Problem
Which lines of the records below contain the word "Trentino"? Copy each of them out.

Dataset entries
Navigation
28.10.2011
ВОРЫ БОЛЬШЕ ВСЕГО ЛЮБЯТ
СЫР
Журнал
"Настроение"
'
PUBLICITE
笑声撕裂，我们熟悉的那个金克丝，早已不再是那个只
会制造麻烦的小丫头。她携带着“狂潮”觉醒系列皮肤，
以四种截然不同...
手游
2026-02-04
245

---

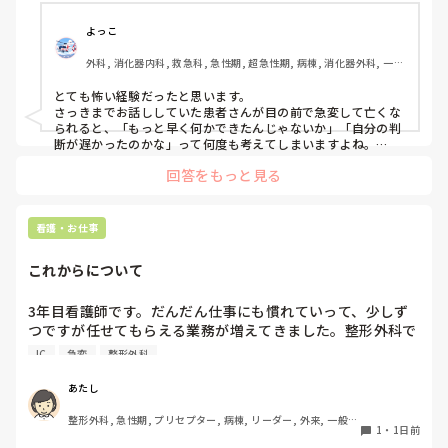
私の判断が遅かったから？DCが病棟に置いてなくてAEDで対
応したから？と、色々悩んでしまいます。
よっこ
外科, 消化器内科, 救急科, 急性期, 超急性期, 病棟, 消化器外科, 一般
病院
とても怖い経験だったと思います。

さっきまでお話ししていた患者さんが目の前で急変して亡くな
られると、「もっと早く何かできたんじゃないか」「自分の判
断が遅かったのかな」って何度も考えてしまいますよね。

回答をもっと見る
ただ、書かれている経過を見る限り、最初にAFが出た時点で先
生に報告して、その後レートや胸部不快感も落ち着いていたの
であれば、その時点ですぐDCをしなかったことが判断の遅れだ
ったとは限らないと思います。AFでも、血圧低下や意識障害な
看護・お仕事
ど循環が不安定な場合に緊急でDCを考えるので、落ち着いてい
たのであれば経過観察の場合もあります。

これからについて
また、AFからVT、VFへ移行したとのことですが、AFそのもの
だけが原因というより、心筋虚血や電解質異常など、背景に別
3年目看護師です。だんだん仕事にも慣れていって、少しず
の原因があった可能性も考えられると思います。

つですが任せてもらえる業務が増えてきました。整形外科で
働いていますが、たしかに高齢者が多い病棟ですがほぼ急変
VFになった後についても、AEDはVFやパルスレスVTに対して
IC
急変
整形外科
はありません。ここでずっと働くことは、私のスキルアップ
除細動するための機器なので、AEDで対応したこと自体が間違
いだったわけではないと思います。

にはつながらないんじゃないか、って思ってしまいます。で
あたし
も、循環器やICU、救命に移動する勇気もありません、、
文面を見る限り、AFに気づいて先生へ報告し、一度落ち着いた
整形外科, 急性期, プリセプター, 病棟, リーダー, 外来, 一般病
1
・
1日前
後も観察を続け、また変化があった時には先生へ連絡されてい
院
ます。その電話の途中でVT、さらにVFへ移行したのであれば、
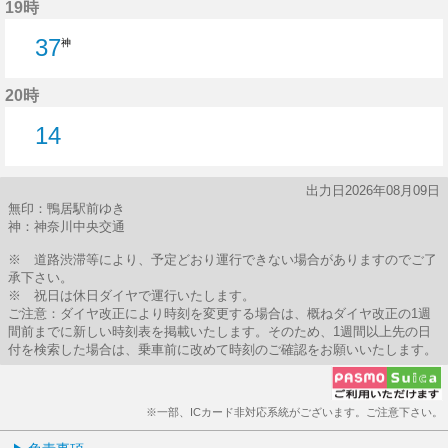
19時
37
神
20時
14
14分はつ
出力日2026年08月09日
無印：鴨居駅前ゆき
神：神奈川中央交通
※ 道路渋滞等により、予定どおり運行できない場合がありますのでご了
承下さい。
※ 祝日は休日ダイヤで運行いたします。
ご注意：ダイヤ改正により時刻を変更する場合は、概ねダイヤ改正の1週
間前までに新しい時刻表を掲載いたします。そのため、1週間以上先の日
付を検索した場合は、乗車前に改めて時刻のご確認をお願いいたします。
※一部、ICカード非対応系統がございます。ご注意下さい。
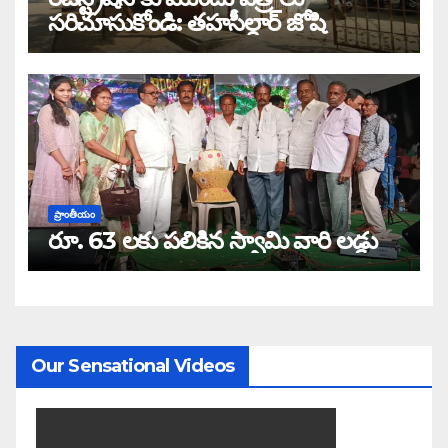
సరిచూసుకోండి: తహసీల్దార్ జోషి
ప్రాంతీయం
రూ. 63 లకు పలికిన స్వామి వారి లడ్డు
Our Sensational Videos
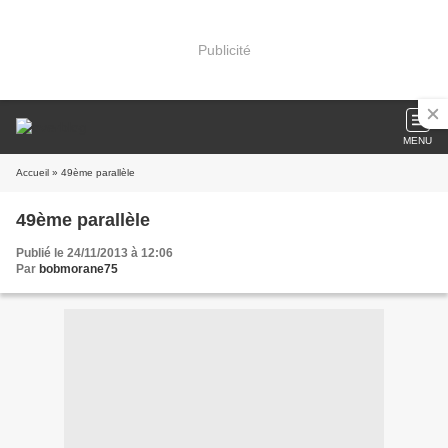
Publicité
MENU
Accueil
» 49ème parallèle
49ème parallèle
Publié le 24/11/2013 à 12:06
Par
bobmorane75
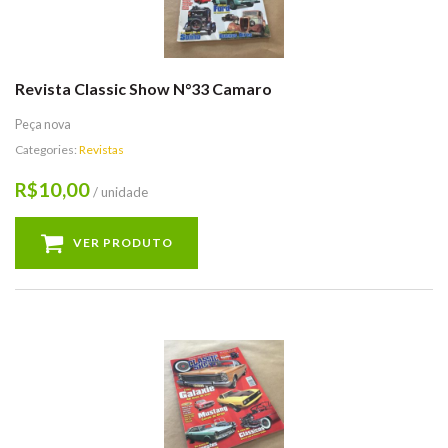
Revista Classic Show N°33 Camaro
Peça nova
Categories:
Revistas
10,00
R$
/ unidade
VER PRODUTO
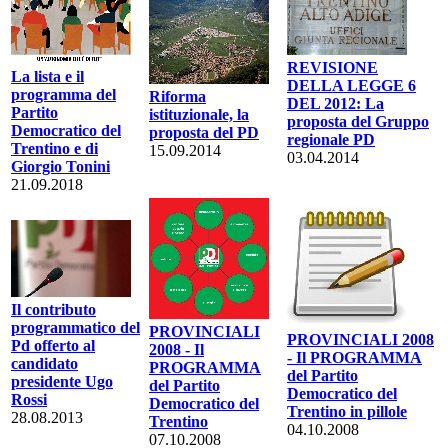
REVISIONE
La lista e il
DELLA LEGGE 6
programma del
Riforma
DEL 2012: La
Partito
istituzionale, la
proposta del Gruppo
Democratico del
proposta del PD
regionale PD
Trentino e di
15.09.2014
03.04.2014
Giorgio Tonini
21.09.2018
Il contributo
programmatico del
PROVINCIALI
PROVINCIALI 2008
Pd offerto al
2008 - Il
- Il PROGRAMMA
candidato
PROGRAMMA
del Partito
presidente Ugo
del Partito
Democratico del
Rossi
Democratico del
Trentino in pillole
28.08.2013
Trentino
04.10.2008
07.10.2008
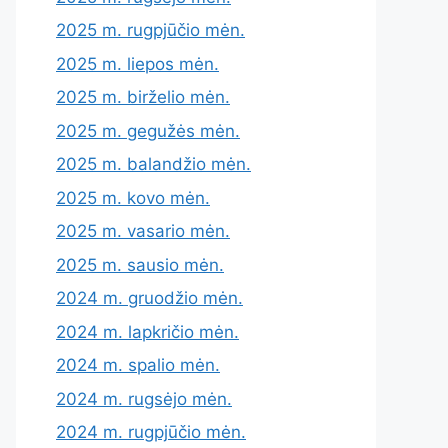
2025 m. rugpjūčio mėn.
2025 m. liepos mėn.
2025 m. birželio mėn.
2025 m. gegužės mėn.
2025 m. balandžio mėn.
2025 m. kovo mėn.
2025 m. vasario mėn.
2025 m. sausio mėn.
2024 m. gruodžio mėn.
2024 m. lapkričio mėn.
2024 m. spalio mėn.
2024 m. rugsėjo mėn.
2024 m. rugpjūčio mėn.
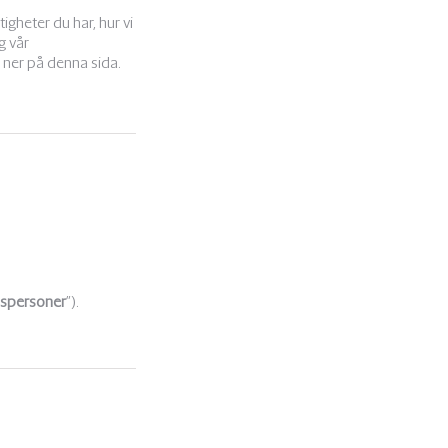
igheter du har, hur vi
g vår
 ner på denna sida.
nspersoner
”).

Exercise result
Trentino e di
Trentino in pillole
Trentino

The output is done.